Nous avons été élevé dans une religion. Celle de la Résistance. Plusieurs années après la soutenance de sa thèse sur le sujet, notre père continuait à rendre visite à de vieux survivants, comme en pèlerinage. Mon frère et moi l’accompagnions.
J’ai surtout été marqué par Camille, l’ancien chef du maquis Camille. Pendant la guerre il régnait sur des centaines d’hommes dans les forêts du Morvan. A la fin des années 80, il vivait seul dans une grande maison qu’on lui prêtait, du côté de Clamecy.
C’etait un petit homme maigre, le parler goguenard, l’oeil attentif. Je me souviens de ses cigares, de son pantalon de cuir noir. Il avait toujours de belles voitures. Une Citroën SM, puis une Maserati biturbo rouge. Nous pouvions monter à côté de lui, le bonheur.
D’où venaient ces voitures de luxe? Son fils tenait un garage. L’explication était courte, mais elle nous suffisait. Le sol de son salon était jonché de romans policiers série noire et de SAS. Camille sentait toujours la poudre, il ne s’était jamais rangé.

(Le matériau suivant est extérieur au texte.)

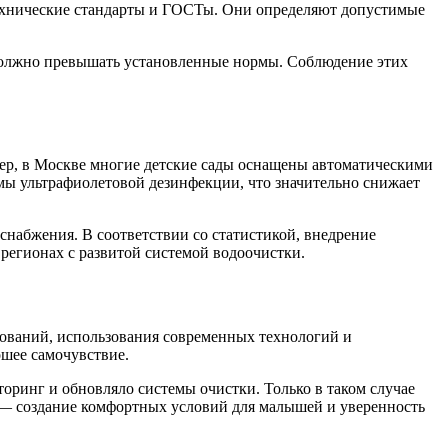
технические стандарты и ГОСТы. Они определяют допустимые
 должно превышать установленные нормы. Соблюдение этих
ер, в Москве многие детские сады оснащены автоматическими
мы ультрафиолетовой дезинфекции, что значительно снижает
набжения. В соответствии со статистикой, внедрение
регионах с развитой системой водоочистки.
бований, использования современных технологий и
ошее самочувствие.
ринг и обновляло системы очистки. Только в таком случае
 — создание комфортных условий для малышей и уверенность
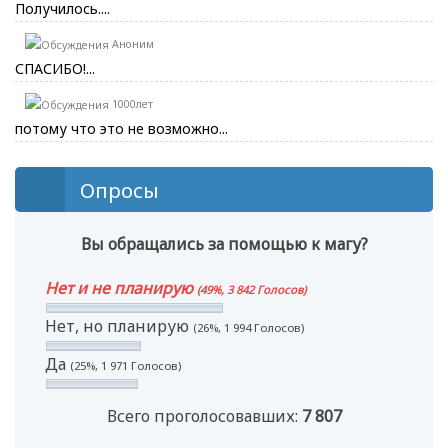
Получилось....
Аноним
СПАСИБО!...
1000лет
потому что это не возможно...
Опросы
Вы обращались за помощью к магу?
Нет и не планирую
(49%, 3 842 Голосов)
Нет, но планирую
(26%, 1 994 Голосов)
Да
(25%, 1 971 Голосов)
Всего проголосовавших:
7 807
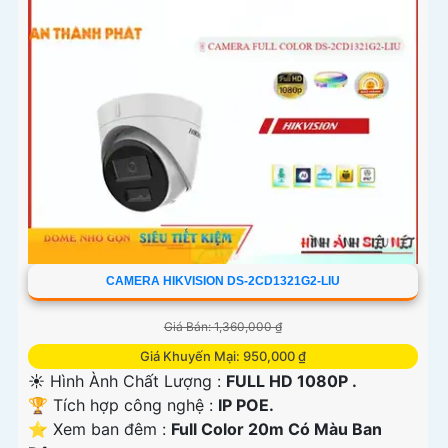
'
CAMERA HIKVISION DS-2CD1321G2-LIU
Giá Bán: 1,360,000 ₫
Giá Khuyến Mại: 950,000 ₫
☀️ Hình Ành Chất Lượng :
FULL HD 1080P .
🏆 Tích hợp công nghệ :
IP POE.
⭐ Xem ban đêm :
Full Color 20m Có Màu Ban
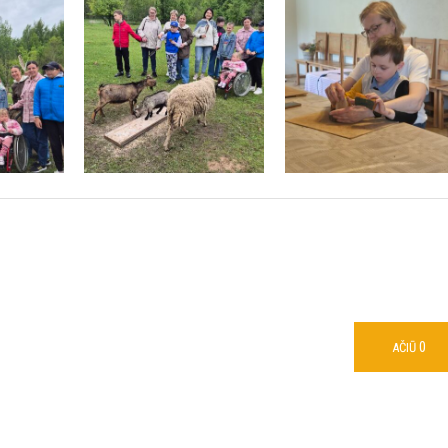
0
AČIŪ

Camille nous aimait bien. A la mort de mon père, il a voulu faire un geste pour moi, qui venais d’avoir le permis. Il m’a donné une voiture. Une Audi 100 CD 5E grise, un paquebot surpuissant bien kilométré tricard au contrôle technique. Les pneus, les freins.

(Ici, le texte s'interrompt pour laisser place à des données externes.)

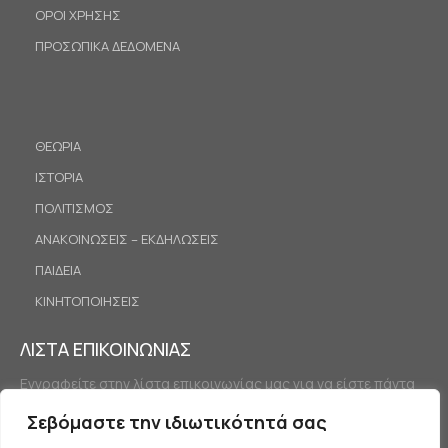
ΟΡΟΙ ΧΡΗΣΗΣ
ΠΡΟΣΩΠΙΚΑ ΔΕΔΟΜΕΝΑ
ΘΕΩΡΙΑ
ΙΣΤΟΡΙΑ
ΠΟΛΙΤΙΣΜΟΣ
ΑΝΑΚΟΙΝΩΣΕΙΣ – ΕΚΔΗΛΩΣΕΙΣ
ΠΑΙΔΕΙΑ
ΚΙΝΗΤΟΠΟΙΗΣΕΙΣ
ΛΙΣΤΑ ΕΠΙΚΟΙΝΩΝΙΑΣ
Εγγραφείτε στην λίστα επικοινωνίας μας για να είστε πάντα
ενημερωμένοι.
Σεβόμαστε την ιδιωτικότητά σας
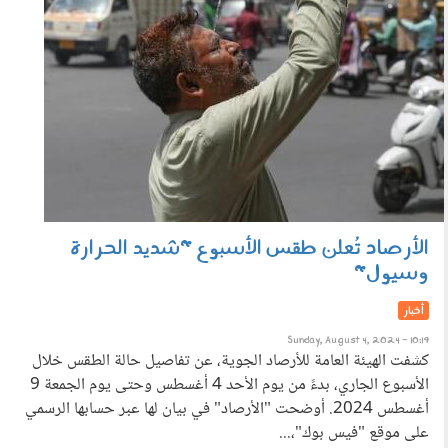
الأرصاد تُعلن طقس الأسبوع "شديد الحرارة
وسيول"
أخبار
Sunday, August 4, 2024 - 10:19
كشفت الهيئة العامة للأرصاد الجوية، عن تفاصيل حالة الطقس خلال
الأسبوع الجاري، بدءً من يوم الأحد 4 أغسطس وحتى يوم الجمعة 9
أغسطس 2024. أوضحت "الأرصاد" في بيان لها عبر حسابها الرسمي
على موقع "فيس بوك"،...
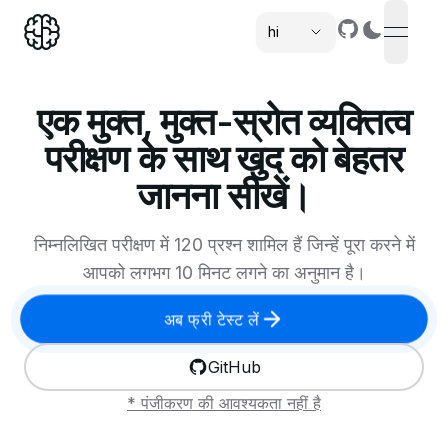
hi
open n
,
एक मुक्त, मुक्त-स्रोत व्यक्तित्व
परीक्षण के साथ खुद को बेहतर
जानना सीखें।
निम्नलिखित परीक्षण में 120 प्रश्न शामिल हैं जिन्हें पूरा करने में
आपको लगभग 10 मिनट लगने का अनुमान है।
अब फ्री टेस्ट लें
GitHub
* पंजीकरण की आवश्यकता नहीं है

“Un cadeau empoisonné”, avait-il prévenu, mais je ne m’en étais pas inquiété. Ce qui me plaisait le plus dans cette voiture, ce n’était pas le bruit enivrant du moteur, mais l’autocollant sur le pare-brise arrière. Un médaillon frappé d’une tête de Goth, l’emblème de son maquis.
Avec cette voiture, cet autocollant, j’étais invulnérable. Ces Goths-là avait vaincu Hitler. Sauf que je faisais des études à Paris, que j’y montais en train. Je n’ai pas fait grand chose d’autre que ramener la voiture à Nevers. Elle ne me servait à rien et allait me coûter cher.
J’ai laissé passer l’été. A la rentrée, j’ai dit à Camille que je préférais lui rendre son cadeau. Là j’ai compris ce que c’était qu’un chef de maquis. Il s’est fâché. M’a accusé de m’être servi de l’Audi pour les vacances. M’a jugé “cavalier”. Quand je me rêvais chevalier...
Je n’ai pas compris ce qui n’allait pas. Je lui rendais sa voiture à peine utilisée, où était le mal? Il pouvait toujours la vendre. Mais il était déçu. Pour garder cette voiture, il aurait fallu avoir une vie un peu comme la sienne. Je n’étais pas son bonhomme, c’est tout.
Il a repris la voiture. Il a détourné son regard. J’étais viré du maquis, 43 ans après la fin de la guerre. J’ai perdu mon héros, plus jamais revu, même pour son enterrement. Et gardé l’idée que je n’étais peut-être pas fait pour la Résistance.